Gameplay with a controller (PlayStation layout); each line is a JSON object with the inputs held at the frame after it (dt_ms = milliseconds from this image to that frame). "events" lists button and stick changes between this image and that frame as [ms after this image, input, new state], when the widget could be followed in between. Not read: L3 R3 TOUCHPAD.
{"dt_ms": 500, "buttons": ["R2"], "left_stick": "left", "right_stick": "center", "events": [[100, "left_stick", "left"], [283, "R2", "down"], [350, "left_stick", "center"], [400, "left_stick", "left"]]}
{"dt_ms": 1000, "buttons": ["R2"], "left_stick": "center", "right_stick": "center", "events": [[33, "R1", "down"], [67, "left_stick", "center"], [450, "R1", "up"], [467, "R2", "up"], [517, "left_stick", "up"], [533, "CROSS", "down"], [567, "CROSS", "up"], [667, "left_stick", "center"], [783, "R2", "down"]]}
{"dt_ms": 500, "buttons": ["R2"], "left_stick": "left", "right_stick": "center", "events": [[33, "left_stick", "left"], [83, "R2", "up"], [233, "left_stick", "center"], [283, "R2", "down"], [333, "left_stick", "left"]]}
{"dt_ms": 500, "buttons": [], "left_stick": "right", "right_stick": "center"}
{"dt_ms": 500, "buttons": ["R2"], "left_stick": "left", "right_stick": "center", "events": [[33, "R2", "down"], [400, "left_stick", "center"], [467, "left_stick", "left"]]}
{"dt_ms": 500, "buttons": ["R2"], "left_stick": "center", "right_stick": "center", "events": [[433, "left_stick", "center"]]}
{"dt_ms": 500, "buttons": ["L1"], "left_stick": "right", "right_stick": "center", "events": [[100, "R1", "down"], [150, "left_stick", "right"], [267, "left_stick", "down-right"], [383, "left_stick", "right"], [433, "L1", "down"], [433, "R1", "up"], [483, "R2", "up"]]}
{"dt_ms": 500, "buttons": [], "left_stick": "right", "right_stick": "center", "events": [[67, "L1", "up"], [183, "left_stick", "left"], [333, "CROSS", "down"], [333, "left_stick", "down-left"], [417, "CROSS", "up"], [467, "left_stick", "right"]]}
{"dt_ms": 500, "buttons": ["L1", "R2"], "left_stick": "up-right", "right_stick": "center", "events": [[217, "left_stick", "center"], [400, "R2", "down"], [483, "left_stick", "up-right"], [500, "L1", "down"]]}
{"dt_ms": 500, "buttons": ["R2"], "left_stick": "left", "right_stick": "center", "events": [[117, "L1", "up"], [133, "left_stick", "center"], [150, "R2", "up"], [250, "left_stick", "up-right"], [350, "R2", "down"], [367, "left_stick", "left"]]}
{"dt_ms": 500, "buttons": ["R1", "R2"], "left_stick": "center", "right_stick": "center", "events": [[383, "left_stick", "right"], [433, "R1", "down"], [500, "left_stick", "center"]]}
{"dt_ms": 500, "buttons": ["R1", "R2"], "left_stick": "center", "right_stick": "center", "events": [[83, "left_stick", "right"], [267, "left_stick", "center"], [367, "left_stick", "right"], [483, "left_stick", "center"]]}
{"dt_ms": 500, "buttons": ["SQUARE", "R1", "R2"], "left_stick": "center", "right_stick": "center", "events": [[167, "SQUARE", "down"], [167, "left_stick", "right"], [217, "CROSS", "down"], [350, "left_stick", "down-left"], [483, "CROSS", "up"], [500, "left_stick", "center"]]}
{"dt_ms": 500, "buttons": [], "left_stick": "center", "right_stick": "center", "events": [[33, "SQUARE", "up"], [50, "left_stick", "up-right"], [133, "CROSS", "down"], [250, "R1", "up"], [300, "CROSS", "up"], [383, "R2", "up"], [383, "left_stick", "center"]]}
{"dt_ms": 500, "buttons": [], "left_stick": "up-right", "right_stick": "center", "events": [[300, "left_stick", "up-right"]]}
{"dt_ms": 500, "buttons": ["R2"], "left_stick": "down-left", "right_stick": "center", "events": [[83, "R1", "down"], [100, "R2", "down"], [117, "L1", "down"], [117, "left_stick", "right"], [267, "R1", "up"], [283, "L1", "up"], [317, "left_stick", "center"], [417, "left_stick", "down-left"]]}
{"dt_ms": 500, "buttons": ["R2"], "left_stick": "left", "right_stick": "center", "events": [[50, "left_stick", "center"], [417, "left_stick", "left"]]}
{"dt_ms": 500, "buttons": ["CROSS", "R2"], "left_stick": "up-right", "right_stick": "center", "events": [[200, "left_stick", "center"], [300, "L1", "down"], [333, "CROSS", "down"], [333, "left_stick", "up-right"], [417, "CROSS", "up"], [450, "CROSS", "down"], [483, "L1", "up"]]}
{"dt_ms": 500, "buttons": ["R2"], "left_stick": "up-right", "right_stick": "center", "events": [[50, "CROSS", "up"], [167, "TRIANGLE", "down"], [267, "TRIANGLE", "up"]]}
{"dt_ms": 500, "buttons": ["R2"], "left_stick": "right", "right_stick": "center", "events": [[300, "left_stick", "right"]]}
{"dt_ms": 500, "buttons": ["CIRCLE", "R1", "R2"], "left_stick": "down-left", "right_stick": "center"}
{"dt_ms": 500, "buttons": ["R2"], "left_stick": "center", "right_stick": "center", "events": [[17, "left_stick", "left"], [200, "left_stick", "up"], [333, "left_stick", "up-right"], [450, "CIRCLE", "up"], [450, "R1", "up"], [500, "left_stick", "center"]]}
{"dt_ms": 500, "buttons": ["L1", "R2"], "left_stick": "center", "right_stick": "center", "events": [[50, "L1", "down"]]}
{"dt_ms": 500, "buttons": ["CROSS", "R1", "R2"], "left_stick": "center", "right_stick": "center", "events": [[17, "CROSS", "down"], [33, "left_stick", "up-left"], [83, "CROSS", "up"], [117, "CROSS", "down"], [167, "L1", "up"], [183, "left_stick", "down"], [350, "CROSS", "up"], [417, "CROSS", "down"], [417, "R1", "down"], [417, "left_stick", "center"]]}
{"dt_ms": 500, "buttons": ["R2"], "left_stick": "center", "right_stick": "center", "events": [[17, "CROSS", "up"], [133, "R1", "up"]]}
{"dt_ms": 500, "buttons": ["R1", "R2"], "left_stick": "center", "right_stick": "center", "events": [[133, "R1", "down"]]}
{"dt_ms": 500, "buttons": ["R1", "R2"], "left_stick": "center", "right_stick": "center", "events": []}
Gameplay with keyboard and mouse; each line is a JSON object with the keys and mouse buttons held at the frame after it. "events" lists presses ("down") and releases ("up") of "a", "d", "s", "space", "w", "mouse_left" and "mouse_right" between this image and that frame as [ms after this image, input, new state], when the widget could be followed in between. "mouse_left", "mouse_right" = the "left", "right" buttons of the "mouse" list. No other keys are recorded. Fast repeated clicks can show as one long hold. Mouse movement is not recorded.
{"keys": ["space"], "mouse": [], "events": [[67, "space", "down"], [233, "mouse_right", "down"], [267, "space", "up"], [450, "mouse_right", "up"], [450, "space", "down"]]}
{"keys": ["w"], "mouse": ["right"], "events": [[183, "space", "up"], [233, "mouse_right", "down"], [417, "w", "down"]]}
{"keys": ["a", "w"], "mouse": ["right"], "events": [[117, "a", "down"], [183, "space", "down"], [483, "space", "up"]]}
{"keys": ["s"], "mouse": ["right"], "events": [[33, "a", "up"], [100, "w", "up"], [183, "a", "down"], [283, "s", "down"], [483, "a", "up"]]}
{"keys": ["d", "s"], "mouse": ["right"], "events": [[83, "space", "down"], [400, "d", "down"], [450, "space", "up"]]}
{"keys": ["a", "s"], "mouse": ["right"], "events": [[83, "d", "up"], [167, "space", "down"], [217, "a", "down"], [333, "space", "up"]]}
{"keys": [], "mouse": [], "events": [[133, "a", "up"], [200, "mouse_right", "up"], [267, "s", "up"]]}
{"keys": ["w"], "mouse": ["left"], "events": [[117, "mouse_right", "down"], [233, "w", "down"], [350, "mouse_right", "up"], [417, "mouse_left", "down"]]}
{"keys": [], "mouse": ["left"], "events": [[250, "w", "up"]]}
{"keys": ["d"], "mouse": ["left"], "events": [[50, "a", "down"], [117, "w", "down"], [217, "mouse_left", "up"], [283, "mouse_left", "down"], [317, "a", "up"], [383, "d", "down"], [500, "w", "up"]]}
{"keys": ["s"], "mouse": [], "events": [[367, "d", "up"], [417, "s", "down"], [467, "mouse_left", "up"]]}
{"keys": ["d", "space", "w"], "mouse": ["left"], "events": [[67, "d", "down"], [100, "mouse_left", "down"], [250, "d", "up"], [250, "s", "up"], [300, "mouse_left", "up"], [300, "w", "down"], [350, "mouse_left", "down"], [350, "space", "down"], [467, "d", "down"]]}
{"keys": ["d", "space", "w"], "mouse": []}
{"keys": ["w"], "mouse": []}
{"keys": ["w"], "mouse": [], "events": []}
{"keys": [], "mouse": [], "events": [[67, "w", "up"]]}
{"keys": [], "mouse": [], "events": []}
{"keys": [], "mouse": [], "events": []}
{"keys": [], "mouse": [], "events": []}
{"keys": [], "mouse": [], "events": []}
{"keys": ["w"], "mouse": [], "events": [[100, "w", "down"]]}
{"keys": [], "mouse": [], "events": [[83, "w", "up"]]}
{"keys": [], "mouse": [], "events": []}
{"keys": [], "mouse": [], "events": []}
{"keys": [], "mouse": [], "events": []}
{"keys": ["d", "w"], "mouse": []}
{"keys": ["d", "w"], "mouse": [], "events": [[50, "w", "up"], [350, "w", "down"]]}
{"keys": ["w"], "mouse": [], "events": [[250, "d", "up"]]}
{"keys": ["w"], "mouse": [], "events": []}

++++++

THE TASK> The required answer is each line of the data in which the word "held" appears.

OUTPUT FOR THIS TASK>
Gameplay with a controller (PlayStation layout); each line is a JSON object with the inputs held at the frame after it (dt_ms = milliseconds from this image to that frame). "events" lists button and stick changes between this image and that frame as [ms after this image, input, new state], when the widget could be followed in between. Not read: L3 R3 TOUCHPAD.
Gameplay with keyboard and mouse; each line is a JSON object with the keys and mouse buttons held at the frame after it. "events" lists presses ("down") and releases ("up") of "a", "d", "s", "space", "w", "mouse_left" and "mouse_right" between this image and that frame as [ms after this image, input, new state], when the widget could be followed in between. "mouse_left", "mouse_right" = the "left", "right" buttons of the "mouse" list. No other keys are recorded. Fast repeated clicks can show as one long hold. Mouse movement is not recorded.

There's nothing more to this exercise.